• **Written task**
Output each line of the listing as a JSON list of strings, beginning at the first line and ending at the line containing "será seu próximo", both included. Leave out blank lines.

• **Working data**
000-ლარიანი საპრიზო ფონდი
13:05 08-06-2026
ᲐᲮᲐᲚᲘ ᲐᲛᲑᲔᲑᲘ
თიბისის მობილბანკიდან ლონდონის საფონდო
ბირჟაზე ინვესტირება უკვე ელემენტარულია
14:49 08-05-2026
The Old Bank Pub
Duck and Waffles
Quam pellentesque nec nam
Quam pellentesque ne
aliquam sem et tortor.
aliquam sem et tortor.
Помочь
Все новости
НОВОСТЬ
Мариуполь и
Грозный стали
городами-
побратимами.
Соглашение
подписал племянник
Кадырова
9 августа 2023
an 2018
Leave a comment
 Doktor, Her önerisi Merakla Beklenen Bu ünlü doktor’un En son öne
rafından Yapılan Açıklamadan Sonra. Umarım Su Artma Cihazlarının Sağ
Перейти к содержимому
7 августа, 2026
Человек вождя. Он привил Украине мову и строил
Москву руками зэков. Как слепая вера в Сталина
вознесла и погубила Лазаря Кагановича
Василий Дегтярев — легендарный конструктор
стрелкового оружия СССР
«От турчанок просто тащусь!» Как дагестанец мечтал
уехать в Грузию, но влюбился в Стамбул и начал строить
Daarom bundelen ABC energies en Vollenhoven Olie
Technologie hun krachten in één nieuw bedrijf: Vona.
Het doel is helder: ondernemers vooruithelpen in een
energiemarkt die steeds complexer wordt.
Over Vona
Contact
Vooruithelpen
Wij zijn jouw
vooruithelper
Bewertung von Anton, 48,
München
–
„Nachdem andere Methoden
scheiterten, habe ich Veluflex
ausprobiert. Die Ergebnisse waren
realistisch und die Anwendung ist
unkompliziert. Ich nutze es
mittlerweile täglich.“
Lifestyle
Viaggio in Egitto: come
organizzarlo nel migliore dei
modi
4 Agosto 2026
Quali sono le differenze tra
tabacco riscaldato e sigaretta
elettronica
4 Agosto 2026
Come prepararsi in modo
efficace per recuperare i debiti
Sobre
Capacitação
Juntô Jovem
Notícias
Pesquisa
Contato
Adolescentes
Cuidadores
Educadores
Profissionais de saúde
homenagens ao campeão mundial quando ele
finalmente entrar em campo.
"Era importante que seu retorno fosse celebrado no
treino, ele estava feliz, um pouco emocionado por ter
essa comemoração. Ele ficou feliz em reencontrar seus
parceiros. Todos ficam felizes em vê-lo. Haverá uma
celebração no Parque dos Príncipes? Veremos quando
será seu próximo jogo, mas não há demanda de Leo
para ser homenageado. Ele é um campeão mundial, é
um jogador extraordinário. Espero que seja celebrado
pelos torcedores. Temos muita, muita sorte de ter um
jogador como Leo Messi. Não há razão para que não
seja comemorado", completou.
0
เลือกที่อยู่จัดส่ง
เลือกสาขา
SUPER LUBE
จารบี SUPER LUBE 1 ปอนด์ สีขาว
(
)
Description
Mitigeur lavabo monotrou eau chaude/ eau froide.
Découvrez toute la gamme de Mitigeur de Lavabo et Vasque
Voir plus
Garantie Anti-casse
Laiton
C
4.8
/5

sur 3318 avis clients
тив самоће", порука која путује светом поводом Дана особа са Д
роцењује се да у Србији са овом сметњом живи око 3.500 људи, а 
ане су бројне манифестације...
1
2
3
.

• **Answer space**
[
  "000-ლარიანი საპრიზო ფონდი",
  "13:05 08-06-2026",
  "ᲐᲮᲐᲚᲘ ᲐᲛᲑᲔᲑᲘ",
  "თიბისის მობილბანკიდან ლონდონის საფონდო",
  "ბირჟაზე ინვესტირება უკვე ელემენტარულია",
  "14:49 08-05-2026",
  "The Old Bank Pub",
  "Duck and Waffles",
  "Quam pellentesque nec nam",
  "Quam pellentesque ne",
  "aliquam sem et tortor.",
  "aliquam sem et tortor.",
  "Помочь",
  "Все новости",
  "НОВОСТЬ",
  "Мариуполь и",
  "Грозный стали",
  "городами-",
  "побратимами.",
  "Соглашение",
  "подписал племянник",
  "Кадырова",
  "9 августа 2023",
  "an 2018",
  "Leave a comment",
  " Doktor, Her önerisi Merakla Beklenen Bu ünlü doktor’un En son öne",
  "rafından Yapılan Açıklamadan Sonra. Umarım Su Artma Cihazlarının Sağ",
  "Перейти к содержимому",
  "7 августа, 2026",
  "Человек вождя. Он привил Украине мову и строил",
  "Москву руками зэков. Как слепая вера в Сталина",
  "вознесла и погубила Лазаря Кагановича",
  "Василий Дегтярев — легендарный конструктор",
  "стрелкового оружия СССР",
  "«От турчанок просто тащусь!» Как дагестанец мечтал",
  "уехать в Грузию, но влюбился в Стамбул и начал строить",
  "Daarom bundelen ABC energies en Vollenhoven Olie",
  "Technologie hun krachten in één nieuw bedrijf: Vona.",
  "Het doel is helder: ondernemers vooruithelpen in een",
  "energiemarkt die steeds complexer wordt.",
  "Over Vona",
  "Contact",
  "Vooruithelpen",
  "Wij zijn jouw",
  "vooruithelper",
  "Bewertung von Anton, 48,",
  "München",
  "–",
  "„Nachdem andere Methoden",
  "scheiterten, habe ich Veluflex",
  "ausprobiert. Die Ergebnisse waren",
  "realistisch und die Anwendung ist",
  "unkompliziert. Ich nutze es",
  "mittlerweile täglich.“",
  "Lifestyle",
  "Viaggio in Egitto: come",
  "organizzarlo nel migliore dei",
  "modi",
  "4 Agosto 2026",
  "Quali sono le differenze tra",
  "tabacco riscaldato e sigaretta",
  "elettronica",
  "4 Agosto 2026",
  "Come prepararsi in modo",
  "efficace per recuperare i debiti",
  "Sobre",
  "Capacitação",
  "Juntô Jovem",
  "Notícias",
  "Pesquisa",
  "Contato",
  "Adolescentes",
  "Cuidadores",
  "Educadores",
  "Profissionais de saúde",
  "homenagens ao campeão mundial quando ele",
  "finalmente entrar em campo.",
  "\"Era importante que seu retorno fosse celebrado no",
  "treino, ele estava feliz, um pouco emocionado por ter",
  "essa comemoração. Ele ficou feliz em reencontrar seus",
  "parceiros. Todos ficam felizes em vê-lo. Haverá uma",
  "celebração no Parque dos Príncipes? Veremos quando",
  "será seu próximo jogo, mas não há demanda de Leo"
]